## Extract provided
-- Start --
It is a truism that the Philippines’ biggest export is people. The number of Filipinos overseas is more than 10% of the Philippine population, and money sent from overseas workers to family members back at home represents more than 10% of the national GDP.

A few months after we arrived, one of the other missionary families asked if we’d be interested in a part-time cook — they loved the woman who was cooking for them but she really wanted full time work and they didn’t need her for that many hours. We agreed and soon grew to greatly appreciate Helen’s cooking and baking as well as her honesty, industry, and cheerful attitude. Helen was a grandmother and her income helped support an extended family including an aging father and a 10-year-old grandson for whom she was the primary caregiver. Some years before, Helen had responded to the recruiting advertisements and gone to Kuwait as a domestic worker on a two-year contract. It wasn’t long before she discovered that all was not as advertised. Her story is not an unusual one: overseas Filipinas working as domestic servants are frequently exploited and even abused. Helen left her first employer and was able to find another job “under the table” in order to keep sending money back to her family in the Philippines. She was reported for working illegally and spent months in a Kuwaiti jail before returning to the Philippines.
-- End --
## Brief a
In the rows running from the first row through the one containing "green cross at", inclusive, switch "px" to "pixels" everywhere. Give those rows again with nothing else changed.

## Supplied records
-- Start --
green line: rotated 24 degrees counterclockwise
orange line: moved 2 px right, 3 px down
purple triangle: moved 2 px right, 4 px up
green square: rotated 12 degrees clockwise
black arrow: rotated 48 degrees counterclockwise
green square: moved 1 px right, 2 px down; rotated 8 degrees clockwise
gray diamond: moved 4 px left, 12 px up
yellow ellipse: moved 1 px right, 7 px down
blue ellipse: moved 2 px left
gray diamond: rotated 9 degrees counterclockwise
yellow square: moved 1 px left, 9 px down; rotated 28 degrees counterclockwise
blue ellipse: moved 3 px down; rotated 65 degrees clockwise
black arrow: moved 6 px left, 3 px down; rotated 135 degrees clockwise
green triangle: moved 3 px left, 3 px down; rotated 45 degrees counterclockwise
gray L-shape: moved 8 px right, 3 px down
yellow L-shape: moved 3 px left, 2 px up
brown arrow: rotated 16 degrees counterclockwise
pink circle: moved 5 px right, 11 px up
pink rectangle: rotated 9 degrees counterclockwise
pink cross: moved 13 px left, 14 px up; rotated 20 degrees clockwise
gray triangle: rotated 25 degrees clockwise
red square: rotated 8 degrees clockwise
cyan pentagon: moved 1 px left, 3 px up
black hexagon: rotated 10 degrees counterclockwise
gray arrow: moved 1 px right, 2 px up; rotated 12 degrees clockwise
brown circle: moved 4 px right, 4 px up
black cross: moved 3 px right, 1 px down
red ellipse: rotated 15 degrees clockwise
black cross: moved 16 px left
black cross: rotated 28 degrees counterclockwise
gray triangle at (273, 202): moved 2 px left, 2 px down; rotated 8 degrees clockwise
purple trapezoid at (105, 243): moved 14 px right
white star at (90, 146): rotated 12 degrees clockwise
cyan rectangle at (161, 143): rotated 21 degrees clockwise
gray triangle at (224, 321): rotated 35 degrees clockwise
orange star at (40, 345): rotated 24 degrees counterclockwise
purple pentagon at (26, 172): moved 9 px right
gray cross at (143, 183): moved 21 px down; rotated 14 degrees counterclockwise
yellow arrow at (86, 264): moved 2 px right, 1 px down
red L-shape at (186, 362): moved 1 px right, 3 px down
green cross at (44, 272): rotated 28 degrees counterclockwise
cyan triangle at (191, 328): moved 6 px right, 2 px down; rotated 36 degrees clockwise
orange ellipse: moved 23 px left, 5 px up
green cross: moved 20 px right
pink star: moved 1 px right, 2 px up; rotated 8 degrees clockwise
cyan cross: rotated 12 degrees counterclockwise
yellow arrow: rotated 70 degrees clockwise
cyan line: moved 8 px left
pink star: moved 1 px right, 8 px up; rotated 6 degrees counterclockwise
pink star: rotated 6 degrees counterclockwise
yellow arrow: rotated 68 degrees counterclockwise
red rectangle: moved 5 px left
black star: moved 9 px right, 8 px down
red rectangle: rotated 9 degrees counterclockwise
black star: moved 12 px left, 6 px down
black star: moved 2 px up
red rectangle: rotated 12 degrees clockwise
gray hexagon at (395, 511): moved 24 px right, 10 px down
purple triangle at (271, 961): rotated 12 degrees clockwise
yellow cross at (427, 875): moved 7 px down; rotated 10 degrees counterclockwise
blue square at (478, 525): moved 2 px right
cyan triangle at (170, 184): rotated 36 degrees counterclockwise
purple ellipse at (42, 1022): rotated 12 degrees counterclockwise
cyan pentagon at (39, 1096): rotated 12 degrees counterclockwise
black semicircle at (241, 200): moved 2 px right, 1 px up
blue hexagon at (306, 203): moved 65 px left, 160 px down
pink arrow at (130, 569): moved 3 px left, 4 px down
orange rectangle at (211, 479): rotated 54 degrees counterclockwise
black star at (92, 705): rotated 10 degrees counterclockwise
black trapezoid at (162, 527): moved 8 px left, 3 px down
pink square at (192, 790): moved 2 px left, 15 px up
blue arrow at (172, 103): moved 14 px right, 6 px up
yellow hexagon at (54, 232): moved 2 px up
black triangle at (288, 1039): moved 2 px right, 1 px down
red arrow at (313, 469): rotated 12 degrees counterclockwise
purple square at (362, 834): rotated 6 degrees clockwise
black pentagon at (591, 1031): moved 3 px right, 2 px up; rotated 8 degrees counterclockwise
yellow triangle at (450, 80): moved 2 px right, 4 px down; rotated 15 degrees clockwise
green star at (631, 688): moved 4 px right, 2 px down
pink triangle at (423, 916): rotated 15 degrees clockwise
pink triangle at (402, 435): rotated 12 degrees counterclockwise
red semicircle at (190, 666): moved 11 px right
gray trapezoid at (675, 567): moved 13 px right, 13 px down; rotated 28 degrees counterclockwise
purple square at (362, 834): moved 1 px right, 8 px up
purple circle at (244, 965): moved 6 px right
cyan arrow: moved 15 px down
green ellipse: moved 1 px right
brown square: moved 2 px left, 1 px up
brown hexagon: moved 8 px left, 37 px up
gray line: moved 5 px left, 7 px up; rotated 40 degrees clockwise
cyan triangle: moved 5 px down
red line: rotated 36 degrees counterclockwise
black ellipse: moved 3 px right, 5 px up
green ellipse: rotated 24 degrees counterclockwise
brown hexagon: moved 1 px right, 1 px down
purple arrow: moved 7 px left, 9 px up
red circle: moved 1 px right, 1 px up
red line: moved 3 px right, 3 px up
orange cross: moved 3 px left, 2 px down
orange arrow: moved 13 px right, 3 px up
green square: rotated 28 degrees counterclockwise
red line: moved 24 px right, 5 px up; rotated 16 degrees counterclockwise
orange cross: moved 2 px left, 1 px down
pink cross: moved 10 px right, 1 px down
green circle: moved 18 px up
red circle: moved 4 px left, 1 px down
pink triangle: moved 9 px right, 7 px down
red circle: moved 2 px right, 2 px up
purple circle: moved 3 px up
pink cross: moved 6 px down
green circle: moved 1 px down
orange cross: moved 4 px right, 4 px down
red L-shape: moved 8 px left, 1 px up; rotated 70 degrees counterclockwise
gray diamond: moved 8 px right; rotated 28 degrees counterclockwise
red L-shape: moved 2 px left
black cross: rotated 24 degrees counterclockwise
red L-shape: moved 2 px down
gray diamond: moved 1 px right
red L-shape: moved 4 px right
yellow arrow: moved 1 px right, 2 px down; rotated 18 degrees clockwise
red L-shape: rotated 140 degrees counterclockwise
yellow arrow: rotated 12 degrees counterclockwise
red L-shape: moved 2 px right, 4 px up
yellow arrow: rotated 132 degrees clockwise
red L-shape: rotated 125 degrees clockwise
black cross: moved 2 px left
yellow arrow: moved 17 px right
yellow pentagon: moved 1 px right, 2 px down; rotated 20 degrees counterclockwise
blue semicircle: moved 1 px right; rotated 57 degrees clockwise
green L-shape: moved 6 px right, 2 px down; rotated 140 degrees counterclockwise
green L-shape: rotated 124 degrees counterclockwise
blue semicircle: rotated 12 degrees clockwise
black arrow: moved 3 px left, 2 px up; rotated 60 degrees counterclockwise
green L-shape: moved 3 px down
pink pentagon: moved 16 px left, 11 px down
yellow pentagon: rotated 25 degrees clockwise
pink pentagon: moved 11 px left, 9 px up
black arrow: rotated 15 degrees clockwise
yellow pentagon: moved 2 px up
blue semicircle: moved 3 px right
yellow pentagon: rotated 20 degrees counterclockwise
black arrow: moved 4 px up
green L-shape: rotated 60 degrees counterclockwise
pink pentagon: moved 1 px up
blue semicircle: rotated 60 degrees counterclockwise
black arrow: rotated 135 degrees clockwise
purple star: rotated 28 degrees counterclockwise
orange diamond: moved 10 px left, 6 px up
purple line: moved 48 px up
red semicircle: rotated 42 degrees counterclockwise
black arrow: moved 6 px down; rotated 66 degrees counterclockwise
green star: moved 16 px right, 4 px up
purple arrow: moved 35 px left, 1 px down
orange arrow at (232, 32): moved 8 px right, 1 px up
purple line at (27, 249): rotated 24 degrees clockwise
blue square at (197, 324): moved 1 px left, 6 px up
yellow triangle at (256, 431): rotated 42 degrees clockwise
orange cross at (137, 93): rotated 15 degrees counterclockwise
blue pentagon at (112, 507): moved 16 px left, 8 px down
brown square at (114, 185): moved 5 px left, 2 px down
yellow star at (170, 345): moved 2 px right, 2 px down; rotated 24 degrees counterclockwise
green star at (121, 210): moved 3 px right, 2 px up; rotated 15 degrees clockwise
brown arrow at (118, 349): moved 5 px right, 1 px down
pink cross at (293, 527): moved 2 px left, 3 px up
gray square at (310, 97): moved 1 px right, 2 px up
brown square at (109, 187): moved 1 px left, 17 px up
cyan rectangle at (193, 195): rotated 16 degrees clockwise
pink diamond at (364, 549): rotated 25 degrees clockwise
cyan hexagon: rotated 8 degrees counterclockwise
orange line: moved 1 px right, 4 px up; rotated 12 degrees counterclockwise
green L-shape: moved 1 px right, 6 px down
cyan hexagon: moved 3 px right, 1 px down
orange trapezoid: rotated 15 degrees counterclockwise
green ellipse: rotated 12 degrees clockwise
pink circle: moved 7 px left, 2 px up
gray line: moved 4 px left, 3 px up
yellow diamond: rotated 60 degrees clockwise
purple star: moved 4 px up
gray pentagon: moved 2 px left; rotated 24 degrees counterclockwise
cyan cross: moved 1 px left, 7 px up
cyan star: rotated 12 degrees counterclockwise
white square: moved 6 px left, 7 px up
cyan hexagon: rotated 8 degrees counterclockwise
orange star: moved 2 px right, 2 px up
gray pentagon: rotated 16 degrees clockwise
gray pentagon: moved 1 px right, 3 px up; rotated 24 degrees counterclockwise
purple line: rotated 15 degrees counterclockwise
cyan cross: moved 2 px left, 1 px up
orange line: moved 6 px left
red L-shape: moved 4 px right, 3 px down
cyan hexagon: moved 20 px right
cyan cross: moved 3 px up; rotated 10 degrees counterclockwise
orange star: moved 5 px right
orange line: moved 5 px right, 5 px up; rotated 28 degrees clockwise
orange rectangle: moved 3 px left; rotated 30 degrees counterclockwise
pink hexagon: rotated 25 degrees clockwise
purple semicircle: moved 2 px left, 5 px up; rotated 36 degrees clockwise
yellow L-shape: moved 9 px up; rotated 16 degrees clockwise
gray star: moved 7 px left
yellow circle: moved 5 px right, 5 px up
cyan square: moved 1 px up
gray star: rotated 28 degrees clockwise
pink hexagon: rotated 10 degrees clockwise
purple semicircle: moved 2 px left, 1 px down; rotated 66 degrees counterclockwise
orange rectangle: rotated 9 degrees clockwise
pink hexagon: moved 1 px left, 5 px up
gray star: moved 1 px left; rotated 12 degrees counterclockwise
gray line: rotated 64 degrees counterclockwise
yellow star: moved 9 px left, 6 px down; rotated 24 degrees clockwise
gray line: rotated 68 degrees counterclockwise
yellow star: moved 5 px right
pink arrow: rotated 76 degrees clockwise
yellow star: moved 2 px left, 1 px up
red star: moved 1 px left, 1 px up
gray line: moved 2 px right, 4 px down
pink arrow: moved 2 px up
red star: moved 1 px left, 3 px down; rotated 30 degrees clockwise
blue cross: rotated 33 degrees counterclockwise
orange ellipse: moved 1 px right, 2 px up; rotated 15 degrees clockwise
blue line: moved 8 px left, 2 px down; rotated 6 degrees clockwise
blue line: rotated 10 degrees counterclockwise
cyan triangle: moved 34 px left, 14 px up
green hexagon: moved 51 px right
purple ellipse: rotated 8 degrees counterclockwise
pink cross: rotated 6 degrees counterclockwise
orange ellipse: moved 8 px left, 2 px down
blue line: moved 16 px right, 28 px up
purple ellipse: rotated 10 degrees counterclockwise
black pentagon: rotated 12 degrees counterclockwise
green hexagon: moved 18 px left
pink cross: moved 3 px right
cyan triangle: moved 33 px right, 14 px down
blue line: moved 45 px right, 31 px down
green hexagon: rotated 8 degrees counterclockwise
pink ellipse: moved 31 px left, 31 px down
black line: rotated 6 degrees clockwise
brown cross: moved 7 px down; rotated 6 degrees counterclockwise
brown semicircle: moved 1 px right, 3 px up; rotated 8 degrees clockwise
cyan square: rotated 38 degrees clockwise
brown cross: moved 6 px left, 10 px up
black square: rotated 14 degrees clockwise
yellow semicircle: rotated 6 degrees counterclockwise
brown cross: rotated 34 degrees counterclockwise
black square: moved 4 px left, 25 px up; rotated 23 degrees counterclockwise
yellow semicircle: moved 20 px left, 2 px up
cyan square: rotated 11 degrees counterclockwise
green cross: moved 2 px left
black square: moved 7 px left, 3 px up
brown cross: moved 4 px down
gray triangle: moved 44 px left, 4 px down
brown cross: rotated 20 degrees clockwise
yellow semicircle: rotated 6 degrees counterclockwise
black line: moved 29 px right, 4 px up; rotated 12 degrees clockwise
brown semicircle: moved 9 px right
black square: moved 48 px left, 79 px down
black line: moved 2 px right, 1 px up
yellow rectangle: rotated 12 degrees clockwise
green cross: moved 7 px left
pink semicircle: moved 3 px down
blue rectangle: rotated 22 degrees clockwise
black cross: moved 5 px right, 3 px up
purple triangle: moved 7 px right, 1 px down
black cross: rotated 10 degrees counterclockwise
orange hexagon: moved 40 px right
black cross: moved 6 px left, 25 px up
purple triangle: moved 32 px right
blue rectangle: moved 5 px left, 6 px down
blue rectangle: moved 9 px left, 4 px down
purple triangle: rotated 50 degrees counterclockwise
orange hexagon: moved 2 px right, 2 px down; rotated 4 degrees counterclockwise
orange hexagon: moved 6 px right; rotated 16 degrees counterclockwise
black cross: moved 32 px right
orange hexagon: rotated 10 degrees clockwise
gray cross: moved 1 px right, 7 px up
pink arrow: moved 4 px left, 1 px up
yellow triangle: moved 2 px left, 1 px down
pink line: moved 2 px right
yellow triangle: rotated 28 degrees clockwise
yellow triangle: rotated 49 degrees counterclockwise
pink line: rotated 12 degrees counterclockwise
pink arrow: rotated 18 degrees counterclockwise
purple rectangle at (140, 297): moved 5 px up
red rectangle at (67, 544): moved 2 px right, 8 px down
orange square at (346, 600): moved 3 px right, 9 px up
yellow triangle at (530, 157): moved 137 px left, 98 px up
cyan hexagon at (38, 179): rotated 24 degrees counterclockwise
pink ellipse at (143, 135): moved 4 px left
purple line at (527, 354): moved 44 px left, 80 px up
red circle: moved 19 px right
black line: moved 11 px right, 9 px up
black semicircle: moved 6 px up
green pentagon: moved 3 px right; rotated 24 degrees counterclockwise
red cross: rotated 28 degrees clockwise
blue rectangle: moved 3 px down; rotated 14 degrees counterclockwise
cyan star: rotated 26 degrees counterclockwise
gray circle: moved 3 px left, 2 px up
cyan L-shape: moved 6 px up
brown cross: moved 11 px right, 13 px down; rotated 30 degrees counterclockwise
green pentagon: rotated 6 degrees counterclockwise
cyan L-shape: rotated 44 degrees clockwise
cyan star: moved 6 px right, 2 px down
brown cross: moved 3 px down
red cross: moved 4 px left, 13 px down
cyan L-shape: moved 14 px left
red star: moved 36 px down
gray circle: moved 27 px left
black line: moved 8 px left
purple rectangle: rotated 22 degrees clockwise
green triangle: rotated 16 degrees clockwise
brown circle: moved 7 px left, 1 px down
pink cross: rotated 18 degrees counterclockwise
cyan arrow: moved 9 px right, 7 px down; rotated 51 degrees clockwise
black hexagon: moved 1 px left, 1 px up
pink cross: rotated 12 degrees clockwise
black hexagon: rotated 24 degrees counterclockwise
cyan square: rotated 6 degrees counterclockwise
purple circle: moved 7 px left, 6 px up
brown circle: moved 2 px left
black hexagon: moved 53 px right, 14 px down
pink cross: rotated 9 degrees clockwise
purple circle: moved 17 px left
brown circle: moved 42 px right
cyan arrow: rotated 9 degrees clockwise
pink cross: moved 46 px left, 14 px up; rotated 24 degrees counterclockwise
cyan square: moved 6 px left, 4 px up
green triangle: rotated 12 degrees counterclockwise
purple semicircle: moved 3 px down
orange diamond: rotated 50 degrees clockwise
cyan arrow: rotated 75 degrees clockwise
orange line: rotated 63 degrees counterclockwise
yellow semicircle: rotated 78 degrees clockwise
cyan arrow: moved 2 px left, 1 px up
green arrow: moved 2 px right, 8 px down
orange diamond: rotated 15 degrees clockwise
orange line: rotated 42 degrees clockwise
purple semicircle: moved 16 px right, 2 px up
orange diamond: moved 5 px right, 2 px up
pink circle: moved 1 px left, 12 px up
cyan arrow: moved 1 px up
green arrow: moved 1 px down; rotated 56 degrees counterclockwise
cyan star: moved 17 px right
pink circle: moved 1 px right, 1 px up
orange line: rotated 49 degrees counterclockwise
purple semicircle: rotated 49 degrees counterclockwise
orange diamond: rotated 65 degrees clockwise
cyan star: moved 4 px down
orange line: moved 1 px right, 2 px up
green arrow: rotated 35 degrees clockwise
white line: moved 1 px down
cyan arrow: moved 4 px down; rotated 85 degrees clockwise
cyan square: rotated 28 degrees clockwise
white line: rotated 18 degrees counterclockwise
-- End --
## Brief b
From the passage about Filipino overseas workers, extract the words between "It is a truism" and "the national GDP.", inclusive, copying them precisely.

## Response a
green line: rotated 24 degrees counterclockwise
orange line: moved 2 pixels right, 3 pixels down
purple triangle: moved 2 pixels right, 4 pixels up
green square: rotated 12 degrees clockwise
black arrow: rotated 48 degrees counterclockwise
green square: moved 1 pixels right, 2 pixels down; rotated 8 degrees clockwise
gray diamond: moved 4 pixels left, 12 pixels up
yellow ellipse: moved 1 pixels right, 7 pixels down
blue ellipse: moved 2 pixels left
gray diamond: rotated 9 degrees counterclockwise
yellow square: moved 1 pixels left, 9 pixels down; rotated 28 degrees counterclockwise
blue ellipse: moved 3 pixels down; rotated 65 degrees clockwise
black arrow: moved 6 pixels left, 3 pixels down; rotated 135 degrees clockwise
green triangle: moved 3 pixels left, 3 pixels down; rotated 45 degrees counterclockwise
gray L-shape: moved 8 pixels right, 3 pixels down
yellow L-shape: moved 3 pixels left, 2 pixels up
brown arrow: rotated 16 degrees counterclockwise
pink circle: moved 5 pixels right, 11 pixels up
pink rectangle: rotated 9 degrees counterclockwise
pink cross: moved 13 pixels left, 14 pixels up; rotated 20 degrees clockwise
gray triangle: rotated 25 degrees clockwise
red square: rotated 8 degrees clockwise
cyan pentagon: moved 1 pixels left, 3 pixels up
black hexagon: rotated 10 degrees counterclockwise
gray arrow: moved 1 pixels right, 2 pixels up; rotated 12 degrees clockwise
brown circle: moved 4 pixels right, 4 pixels up
black cross: moved 3 pixels right, 1 pixels down
red ellipse: rotated 15 degrees clockwise
black cross: moved 16 pixels left
black cross: rotated 28 degrees counterclockwise
gray triangle at (273, 202): moved 2 pixels left, 2 pixels down; rotated 8 degrees clockwise
purple trapezoid at (105, 243): moved 14 pixels right
white star at (90, 146): rotated 12 degrees clockwise
cyan rectangle at (161, 143): rotated 21 degrees clockwise
gray triangle at (224, 321): rotated 35 degrees clockwise
orange star at (40, 345): rotated 24 degrees counterclockwise
purple pentagon at (26, 172): moved 9 pixels right
gray cross at (143, 183): moved 21 pixels down; rotated 14 degrees counterclockwise
yellow arrow at (86, 264): moved 2 pixels right, 1 pixels down
red L-shape at (186, 362): moved 1 pixels right, 3 pixels down
green cross at (44, 272): rotated 28 degrees counterclockwise

## Response b
It is a truism that the Philippines’ biggest export is people. The number of Filipinos overseas is more than 10% of the Philippine population, and money sent from overseas workers to family members back at home represents more than 10% of the national GDP.